Today, after a 4:00 a.m. start and trying to catch up on sleep in a seat that won’t even recline, it’s hard to believe it was ever like that. Instead of enjoying the experience, you have to look for small mercies to compensate for the discomfort. Like the young woman in the plastic coronet, on the ‘Princess Hen Party’ trip, leading her squealing friends’ mass flirtation with the nice-looking steward working the duty-free trolley.

Nice-looking but above all-gay looking. Still, I suppose that what seems insuperable at other times becomes merely a challenge if you start drinking early enough.

The Princess Hen Party hits Madrid:
and just when Spain thought it had enough trouble
Then there are the announcements. ‘Please observe the no-smoking policy on board this plane.’

I wonder what that means. Does observing the policy oblige me to scrutinise all those fine non-smokers? And if one person lights up, will the whole exercise have been in vain? Will all my observations have, as it were, gone up in smoke?

It’s enough to make me want to reach for a cigarette.

The Spanish equivalent asked for us to 'respect’ the policy. At least that’s easier to do. I admire it profoundly. Just wish I didn
t have to be in a plane to indulge my admiration.

Observation and respect. So much more elegant, I suppose Easyjet thinks, than a simple injunction: 
'please do not smoke in the plane’. I was much more impressed by the Easyjet stewardess who I heard, some years ago, announcing that if she caught any of us smoking, shed oblige us to leave the plane.

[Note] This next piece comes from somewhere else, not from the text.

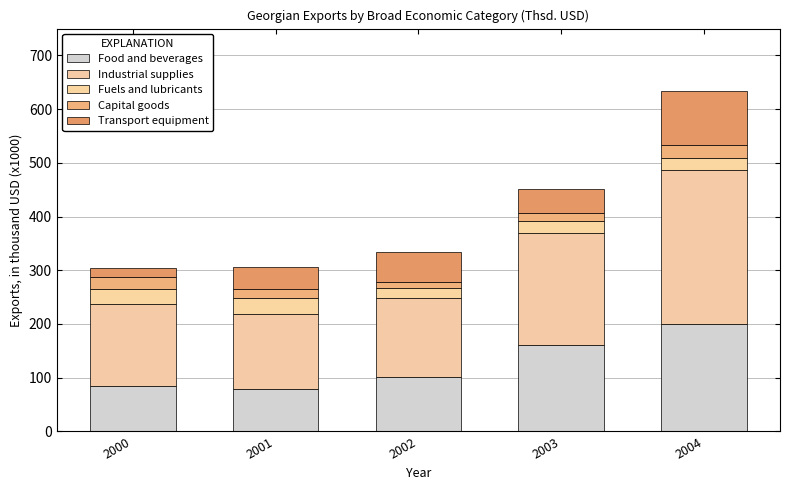

The Food and beverages series shows 199278.9 at 2004. True or false?

True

On landing, she expressed the hope that ‘you’ve enjoyed flying with Easyjet as much as we’ve enjoyed taking you for a ride.’

Though of course the real compensation for this purgatorial experience is nothing to do with the minor amusements of the flight itself and everything to do with getting where we’re going. Madrid. To two of our sons and our daughters-out-law. And the other son who’s travelled out with our granddaughter.

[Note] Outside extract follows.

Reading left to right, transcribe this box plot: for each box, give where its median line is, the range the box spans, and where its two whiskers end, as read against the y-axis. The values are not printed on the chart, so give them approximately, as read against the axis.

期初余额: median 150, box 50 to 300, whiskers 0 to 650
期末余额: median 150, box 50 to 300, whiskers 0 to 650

Worth a great deal of discomfort and expense, even the feeling that we may have been taken for a ride. And all thanks to the Old Lady of Windsor. Sixty years she’s spent on the throne, a matter a that excites the enthusiasm of a surprising number of my countrymen but which strikes me as merely a historical oddity: she
 s been around significantly longer than the first Elizabeth, a little less than Victoria. 

I’d like to say ‘a harmless historical oddity’ but when I think about what happened to Princess Margaret and Princess Diana, I’m not sure I can.

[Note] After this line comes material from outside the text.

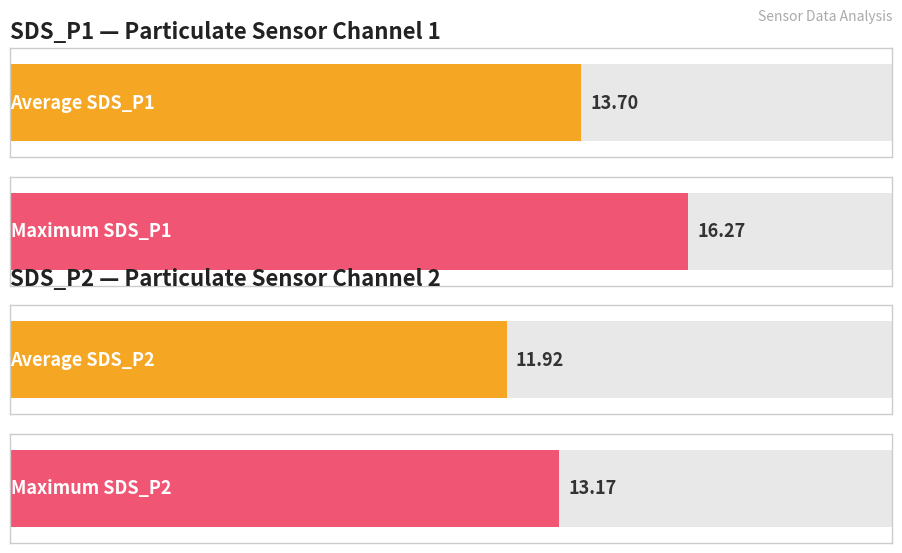

What are all the series names shown in the legend?

SDS_P1, SDS_P2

Still, it’s given us a good long weekend and the opportunity for a gathering of our bit of the clan in a fine European capital. As well as a chance to observe, and no doubt respect, a nation struggling to cope with some of the worst effects of the Euro crisis. All good stuff.

One might think it was enough to make a royalist of me, but it isn’t. Unearned privilege and status? It’s like non-reclining seats. Nothing will reconcile me to them.